I have written about converting Microsoft Word files into text or html using OpenOffice before. However, the wizards I described in that article were crashing when the number of files crossed into several hundreds.
I have written some macros to do the conversion, but they were scary looking and fragile. Fortunately, I now found a tool that does the same job better and with more flexibility. DocConverter by Danny Brewer and Dan Horwood allows to convert a whole directory of files at a time from any to any OpenOffice-understood format.

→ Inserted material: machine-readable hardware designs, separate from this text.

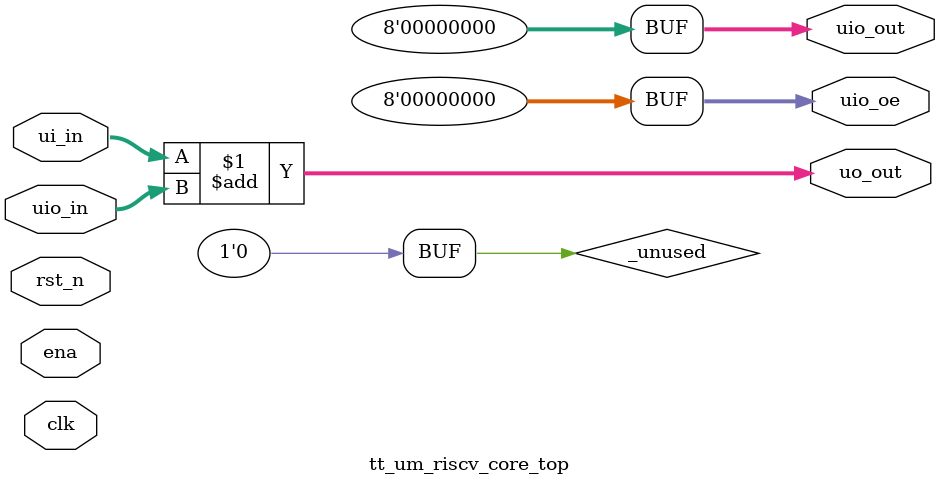
<source format=v>
/*
 * Copyright (c) 2024 Your Name
 * SPDX-License-Identifier: Apache-2.0
 */

`default_nettype none

module tt_um_riscv_core_top(
    input  wire [7:0] ui_in,    // Dedicated inputs
    output wire [7:0] uo_out,   // Dedicated outputs
    input  wire [7:0] uio_in,   // IOs: Input path
    output wire [7:0] uio_out,  // IOs: Output path
    output wire [7:0] uio_oe,   // IOs: Enable path (active high: 0=input, 1=output)
    input  wire       ena,      // always 1 when the design is powered, so you can ignore it
    input  wire       clk,      // clock
    input  wire       rst_n     // reset_n - low to reset
);

  // All output pins must be assigned. If not used, assign to 0.
  assign uo_out  = ui_in + uio_in;  // Example: ou_out is the sum of ui_in and uio_in
  assign uio_out = 0;
  assign uio_oe  = 0;

  // List all unused inputs to prevent warnings
  wire _unused = &{ena, clk, rst_n, 1'b0};

endmodule

</source>
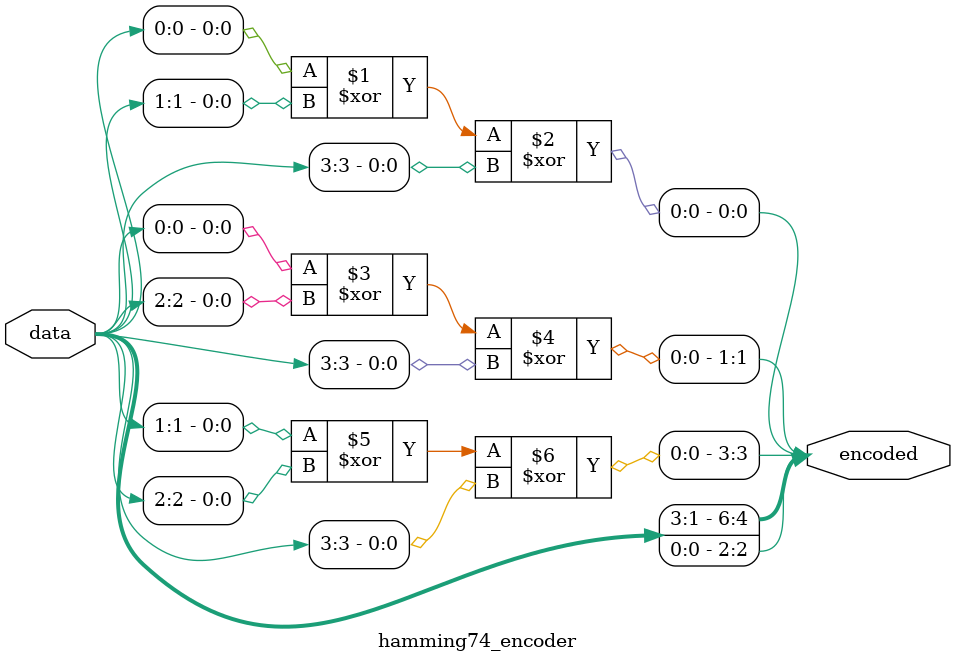
<source format=v>
module hamming74_encoder(
    input [3:0] data,        // [d3 d2 d1 d0]
    output [6:0] encoded     // [p1 p2 d0 p3 d1 d2 d3]
);
    // data bits
    assign encoded[2] = data[0];    // d0
    assign encoded[4] = data[1];    // d1
    assign encoded[5] = data[2];    // d2
    assign encoded[6] = data[3];    // d3
    
    // parity bits
    assign encoded[0] = encoded[2] ^ encoded[4] ^ encoded[6];   // p1
    assign encoded[1] = encoded[2] ^ encoded[5] ^ encoded[6];   // p2
    assign encoded[3] = encoded[4] ^ encoded[5] ^ encoded[6];   // p3
endmodule
</source>
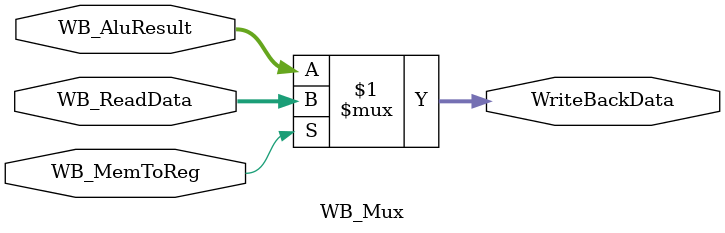
<source format=v>
module WB_Mux(
    input [31:0] WB_AluResult,
    input [31:0] WB_ReadData,
    input WB_MemToReg,
    output [31:0] WriteBackData
    );
    assign WriteBackData = WB_MemToReg ?  WB_ReadData : WB_AluResult;
endmodule

</source>
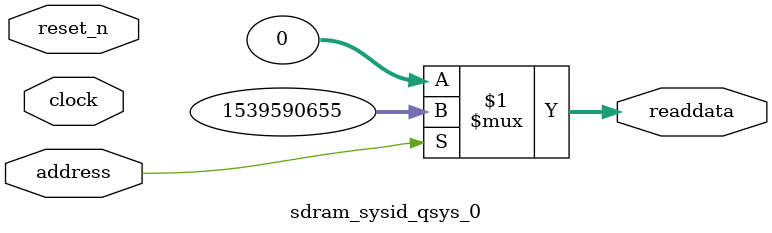
<source format=v>

`timescale 1ns / 1ps
// synthesis translate_on

// turn off superfluous verilog processor warnings 
// altera message_level Level1 
// altera message_off 10034 10035 10036 10037 10230 10240 10030 

module sdram_sysid_qsys_0 (
               // inputs:
                address,
                clock,
                reset_n,

               // outputs:
                readdata
             )
;

  output  [ 31: 0] readdata;
  input            address;
  input            clock;
  input            reset_n;

  wire    [ 31: 0] readdata;
  //control_slave, which is an e_avalon_slave
  assign readdata = address ? 1539590655 : 0;

endmodule




</source>
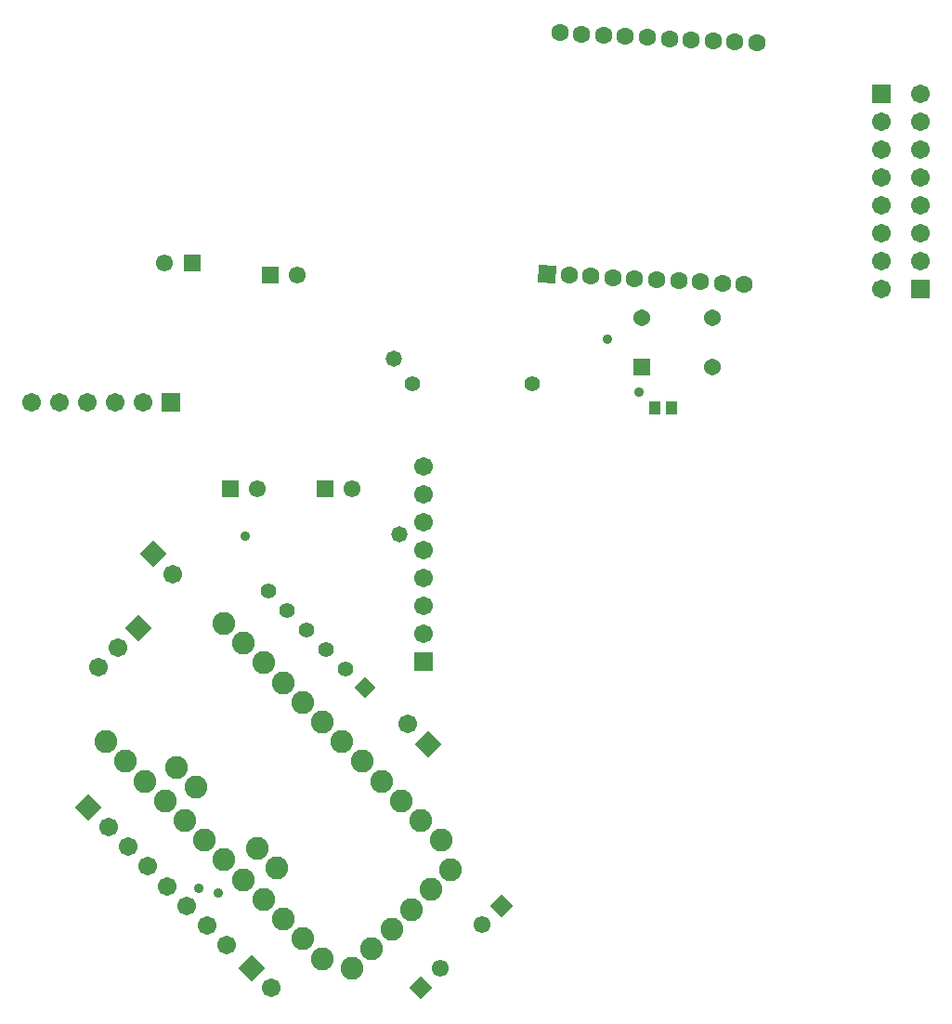
<source format=gbs>
G04*
G04 #@! TF.GenerationSoftware,Altium Limited,Altium Designer,22.5.1 (42)*
G04*
G04 Layer_Color=16711935*
%FSLAX25Y25*%
%MOIN*%
G70*
G04*
G04 #@! TF.SameCoordinates,1E371425-67B3-4B82-B5F9-9DAA90CAEBC7*
G04*
G04*
G04 #@! TF.FilePolarity,Negative*
G04*
G01*
G75*
%ADD21R,0.04422X0.04619*%
%ADD25C,0.08200*%
%ADD26P,0.09483X4X360.0*%
%ADD27C,0.06706*%
%ADD28C,0.06312*%
%ADD29P,0.08926X4X132.0*%
%ADD30P,0.09483X4X270.0*%
%ADD31R,0.06063X0.06063*%
%ADD32C,0.06063*%
%ADD33C,0.06102*%
%ADD34R,0.06102X0.06102*%
%ADD35R,0.06706X0.06706*%
%ADD36R,0.06706X0.06706*%
%ADD37C,0.05524*%
%ADD38P,0.08630X4X90.0*%
%ADD39C,0.05512*%
%ADD40P,0.07795X4X180.0*%
%ADD41C,0.03556*%
%ADD42C,0.05800*%
D21*
X243949Y227000D02*
D03*
X250051D02*
D03*
D25*
X135370Y25938D02*
D03*
X142441Y33009D02*
D03*
X149512Y40080D02*
D03*
X156583Y47151D02*
D03*
X163654Y54222D02*
D03*
X170726Y61293D02*
D03*
X101429Y69071D02*
D03*
X108500Y62000D02*
D03*
X79509Y90991D02*
D03*
X72438Y98063D02*
D03*
X124764Y29473D02*
D03*
X117692Y36544D02*
D03*
X110621Y43615D02*
D03*
X103551Y50687D02*
D03*
X96479Y57757D02*
D03*
X89408Y64828D02*
D03*
X82337Y71900D02*
D03*
X75266Y78971D02*
D03*
X68195Y86042D02*
D03*
X61124Y93113D02*
D03*
X54053Y100184D02*
D03*
X46982Y107255D02*
D03*
X89408Y149681D02*
D03*
X96479Y142610D02*
D03*
X103550Y135539D02*
D03*
X110622Y128468D02*
D03*
X117692Y121397D02*
D03*
X124764Y114326D02*
D03*
X131835Y107255D02*
D03*
X138906Y100184D02*
D03*
X145976Y93113D02*
D03*
X153048Y86042D02*
D03*
X160119Y78970D02*
D03*
X167190Y71900D02*
D03*
D26*
X99213Y25984D02*
D03*
X64000Y174500D02*
D03*
X40787Y83713D02*
D03*
X162571Y106429D02*
D03*
D27*
X106284Y18913D02*
D03*
X51500Y141000D02*
D03*
X44429Y133929D02*
D03*
X339213Y279551D02*
D03*
Y289551D02*
D03*
Y299551D02*
D03*
Y309551D02*
D03*
Y319551D02*
D03*
Y329551D02*
D03*
Y339551D02*
D03*
X60500Y229000D02*
D03*
X50500Y229000D02*
D03*
X40500Y229000D02*
D03*
X30500Y229000D02*
D03*
X20500Y229000D02*
D03*
X71071Y167429D02*
D03*
X325213Y329551D02*
D03*
Y319551D02*
D03*
Y309551D02*
D03*
Y299551D02*
D03*
Y289551D02*
D03*
Y279551D02*
D03*
Y269551D02*
D03*
X90284Y34216D02*
D03*
X83213Y41287D02*
D03*
X76143Y48358D02*
D03*
X69071Y55429D02*
D03*
X62000Y62500D02*
D03*
X54929Y69571D02*
D03*
X47858Y76642D02*
D03*
X155500Y113500D02*
D03*
X161000Y146000D02*
D03*
X161000Y156000D02*
D03*
X161000Y166000D02*
D03*
Y176000D02*
D03*
Y186000D02*
D03*
Y196000D02*
D03*
Y206000D02*
D03*
D28*
X209865Y361551D02*
D03*
X217729Y361138D02*
D03*
X225592Y360726D02*
D03*
X233455Y360314D02*
D03*
X241318Y359902D02*
D03*
X249181Y359490D02*
D03*
X257045Y359078D02*
D03*
X264908Y358666D02*
D03*
X272771Y358254D02*
D03*
X280634Y357842D02*
D03*
X276101Y271347D02*
D03*
X268238Y271759D02*
D03*
X260375Y272170D02*
D03*
X252512Y272583D02*
D03*
X244649Y272995D02*
D03*
X236785Y273407D02*
D03*
X228922Y273819D02*
D03*
X221059Y274231D02*
D03*
X213196Y274643D02*
D03*
D29*
X205332Y275056D02*
D03*
D30*
X58571Y148071D02*
D03*
D31*
X239205Y241642D02*
D03*
D32*
X264795D02*
D03*
X239205Y259358D02*
D03*
X264795Y259358D02*
D03*
D33*
X135421Y197933D02*
D03*
X101500Y198000D02*
D03*
X115842Y274500D02*
D03*
X68158Y279000D02*
D03*
X166941Y26018D02*
D03*
X182000Y41500D02*
D03*
D34*
X125579Y197933D02*
D03*
X91658Y198000D02*
D03*
X106000Y274500D02*
D03*
X78000Y279000D02*
D03*
D35*
X339213Y269551D02*
D03*
X325213Y339551D02*
D03*
X161000Y136000D02*
D03*
D36*
X70500Y229000D02*
D03*
D37*
X200153Y235500D02*
D03*
X156846D02*
D03*
D38*
X159982Y19059D02*
D03*
X188960Y48460D02*
D03*
D39*
X105201Y161298D02*
D03*
X112161Y154339D02*
D03*
X119121Y147379D02*
D03*
X126081Y140419D02*
D03*
X133040Y133460D02*
D03*
D40*
X140000Y126500D02*
D03*
D41*
X238500Y232500D02*
D03*
X227000Y251500D02*
D03*
X80500Y54500D02*
D03*
X97000Y181000D02*
D03*
X87500Y53000D02*
D03*
D42*
X150500Y244500D02*
D03*
X152500Y181500D02*
D03*
M02*

</source>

I have just converted more than a thousand documents from doc to txt without any problems. Actually, I had a small problem, but it was my fault. I had some corrupted files that OO would not open and that was breaking DocConverter and throwing some ugly looking Basic runtime error. I had to delete the problem files, kill the Open Office (stop macro did not) and rerun the tool. Otherwise, it just run.
May 21st, 2008 at 5:54 am
Once upon the time there was a pretty good tool in the installation of Google Desktop (pdf2txt, ppt2txt, etc).
May 28th, 2008 at 7:05 am
Thanks Alex,
I never actually installed Google Desktop (not that I totally distrust Google or anything), so haven’t seen those tools. But it is good to know they exist (or is it now ‘existed’?).
June 28th, 2008 at 10:21 pm
I had a similar problem a few years ago. I finally managed to write a delphi pascal program that could convert doc to txt. But it was very slow and had to be baby-sitted (sat?). It’s a perennial problems for corpus building.